◆ **AVAILABLE DATA**
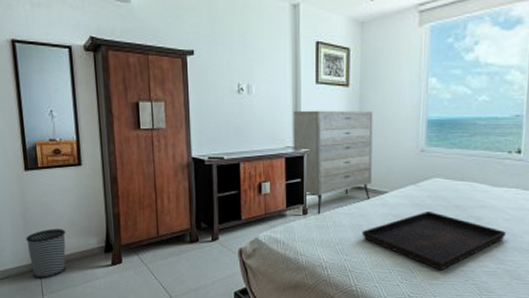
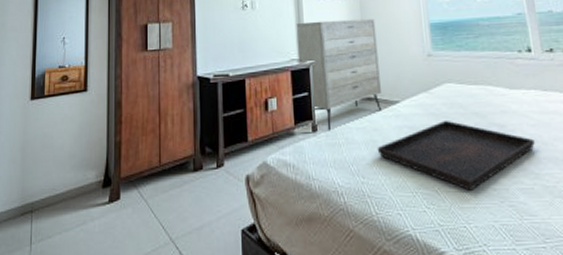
wastebasket: present [25,229,66,279] -> none [21,162,63,224]

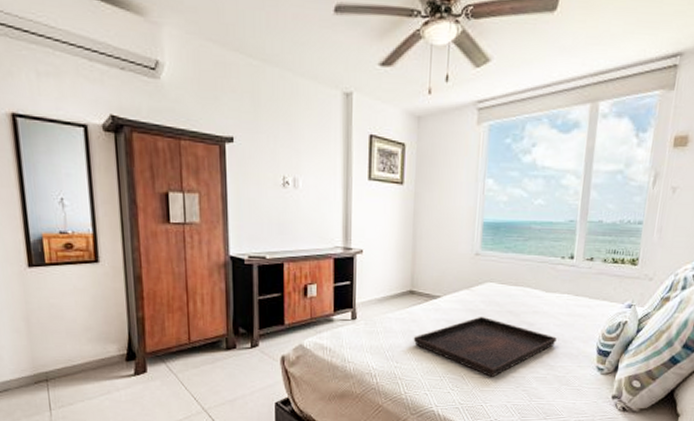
dresser: present [296,18,381,131] -> none [342,208,428,320]

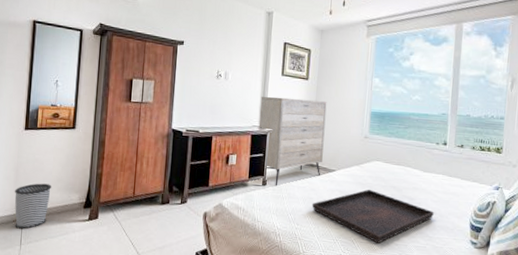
wastebasket: none [28,334,79,392] -> present [14,183,51,229]
dresser: none [342,208,428,320] -> present [258,96,327,187]

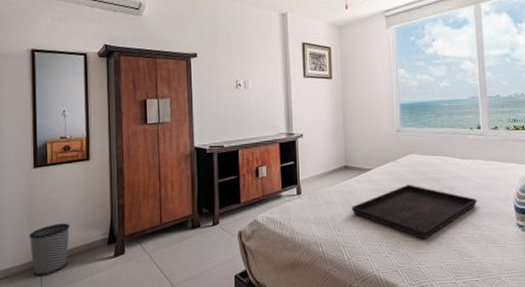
dresser: present [258,96,327,187] -> none [285,98,356,194]

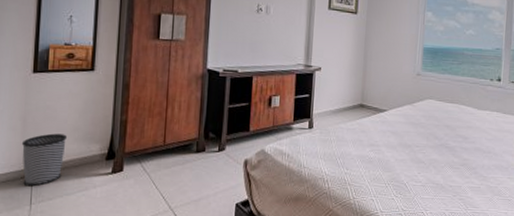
serving tray: present [351,184,477,240] -> none [362,129,488,186]

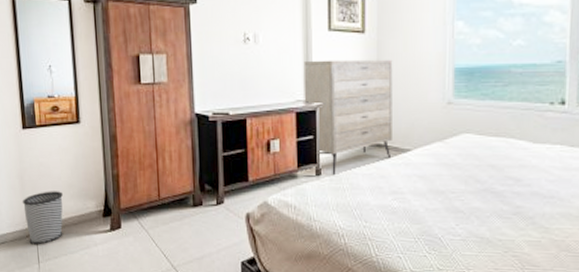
dresser: none [303,32,377,129] -> present [303,59,393,176]

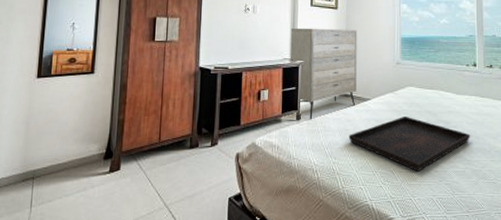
wastebasket: present [22,191,63,245] -> none [24,135,67,189]
serving tray: none [382,170,550,240] -> present [348,115,470,172]

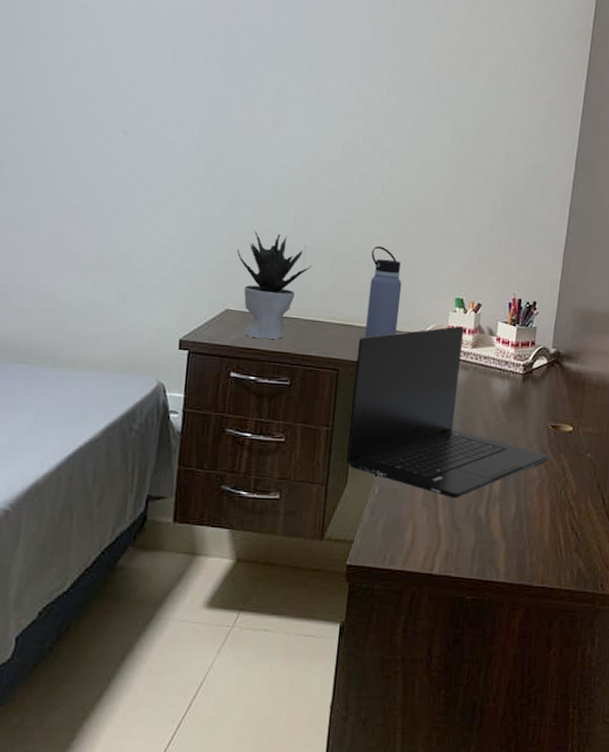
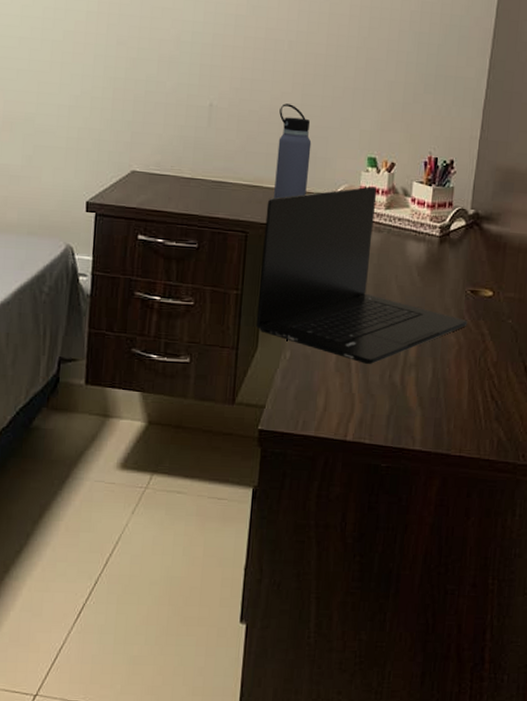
potted plant: present [237,231,313,340] -> none [142,90,219,201]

◆ **ACTION ITEM**
The lines running from the one with "dresser: none [342,208,428,320]" to the close of the material above are to be retyped exactly; no picture is to be included.

◆ **WRITTEN REPLY**
dresser: none [342,208,428,320] -> present [258,96,327,187]

dresser: present [258,96,327,187] -> none [285,98,356,194]

serving tray: present [351,184,477,240] -> none [362,129,488,186]

dresser: none [303,32,377,129] -> present [303,59,393,176]

wastebasket: present [22,191,63,245] -> none [24,135,67,189]
serving tray: none [382,170,550,240] -> present [348,115,470,172]

potted plant: present [237,231,313,340] -> none [142,90,219,201]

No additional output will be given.